INFORMATION PROVIDED: Begin

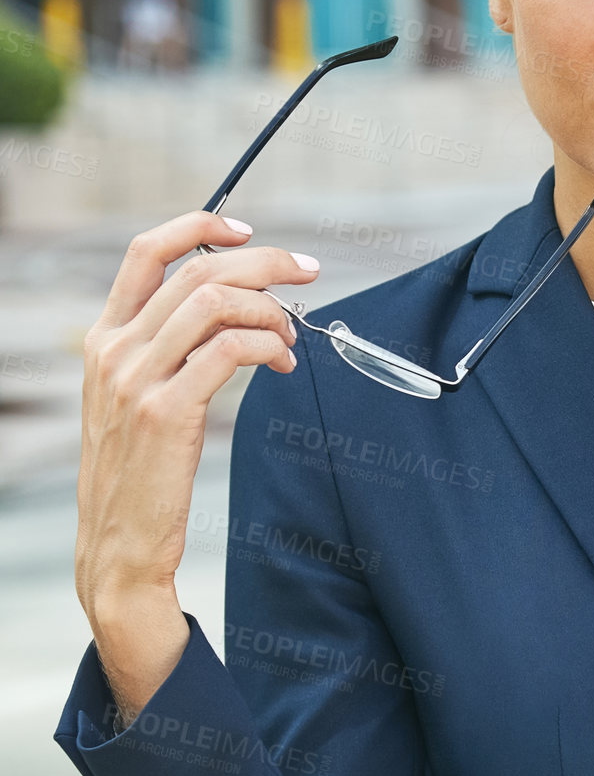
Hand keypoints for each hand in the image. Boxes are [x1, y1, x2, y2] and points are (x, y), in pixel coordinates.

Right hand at [75, 211, 318, 718]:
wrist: (120, 548)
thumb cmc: (140, 476)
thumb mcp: (134, 401)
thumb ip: (165, 352)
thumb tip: (232, 312)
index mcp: (103, 339)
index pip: (145, 252)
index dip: (199, 226)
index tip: (249, 230)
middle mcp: (113, 350)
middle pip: (197, 270)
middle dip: (264, 261)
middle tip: (308, 271)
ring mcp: (136, 380)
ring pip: (215, 302)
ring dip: (270, 308)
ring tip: (293, 336)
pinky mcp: (166, 412)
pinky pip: (230, 349)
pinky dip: (269, 345)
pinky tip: (284, 364)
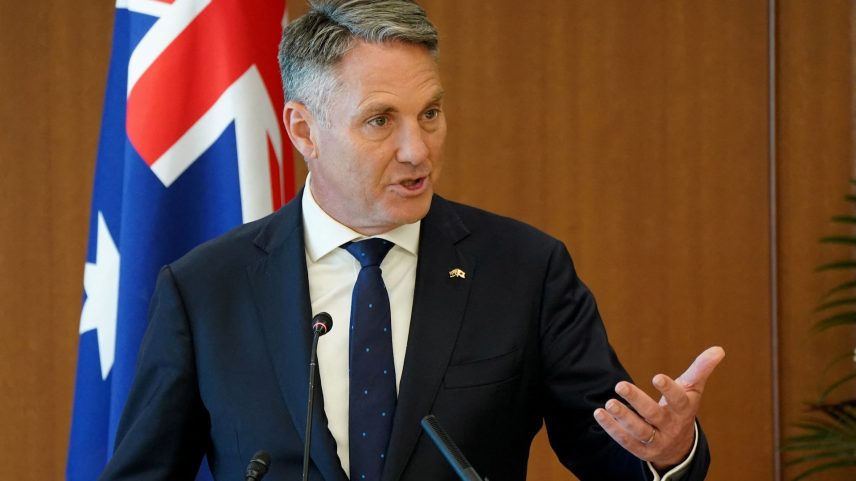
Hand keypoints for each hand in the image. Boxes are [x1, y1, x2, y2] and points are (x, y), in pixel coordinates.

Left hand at [593, 346, 724, 470]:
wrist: (679, 447)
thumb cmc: (682, 409)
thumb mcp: (692, 390)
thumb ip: (701, 369)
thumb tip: (719, 349)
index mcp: (684, 410)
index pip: (679, 400)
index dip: (669, 389)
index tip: (657, 377)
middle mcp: (670, 426)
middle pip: (654, 415)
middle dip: (637, 401)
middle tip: (620, 385)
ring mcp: (656, 441)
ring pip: (640, 431)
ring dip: (623, 417)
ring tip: (609, 403)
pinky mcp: (642, 450)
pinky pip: (626, 442)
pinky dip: (612, 429)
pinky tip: (599, 414)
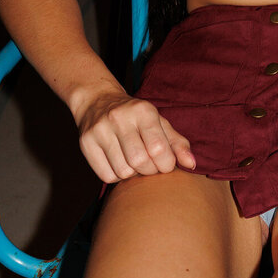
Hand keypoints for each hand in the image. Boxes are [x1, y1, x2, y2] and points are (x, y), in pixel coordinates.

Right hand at [75, 88, 194, 183]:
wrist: (97, 100)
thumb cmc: (136, 117)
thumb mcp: (159, 123)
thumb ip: (177, 143)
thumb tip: (192, 165)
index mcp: (143, 111)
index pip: (158, 148)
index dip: (166, 164)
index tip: (166, 164)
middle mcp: (119, 118)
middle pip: (140, 162)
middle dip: (150, 171)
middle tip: (151, 166)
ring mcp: (100, 130)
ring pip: (123, 171)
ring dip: (133, 174)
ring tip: (134, 162)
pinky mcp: (85, 143)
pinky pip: (106, 175)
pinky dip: (117, 176)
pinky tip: (119, 163)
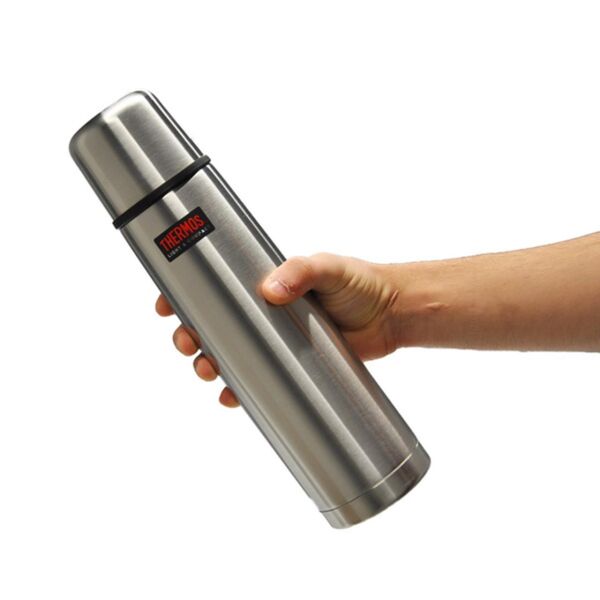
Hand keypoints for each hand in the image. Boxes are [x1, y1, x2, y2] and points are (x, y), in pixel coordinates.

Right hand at [155, 253, 400, 406]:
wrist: (391, 315)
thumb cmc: (360, 283)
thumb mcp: (329, 267)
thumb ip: (302, 271)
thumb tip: (270, 289)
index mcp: (265, 283)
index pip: (216, 284)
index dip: (186, 293)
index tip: (167, 303)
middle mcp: (264, 312)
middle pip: (213, 323)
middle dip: (191, 334)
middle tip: (187, 342)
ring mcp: (276, 340)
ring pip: (229, 353)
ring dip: (209, 362)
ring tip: (207, 370)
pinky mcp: (291, 363)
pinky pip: (257, 378)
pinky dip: (240, 388)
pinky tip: (231, 396)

INFORMATION PROVIDED: End

• **REQUIRED WORK**
Copy each line of the data above that holds "Right".

• **ANSWER BOX**
Right hand at [75, 211, 318, 718]:
Right hand at [75, 88, 194, 183]:
Right hand at [155, 253, 400, 406]:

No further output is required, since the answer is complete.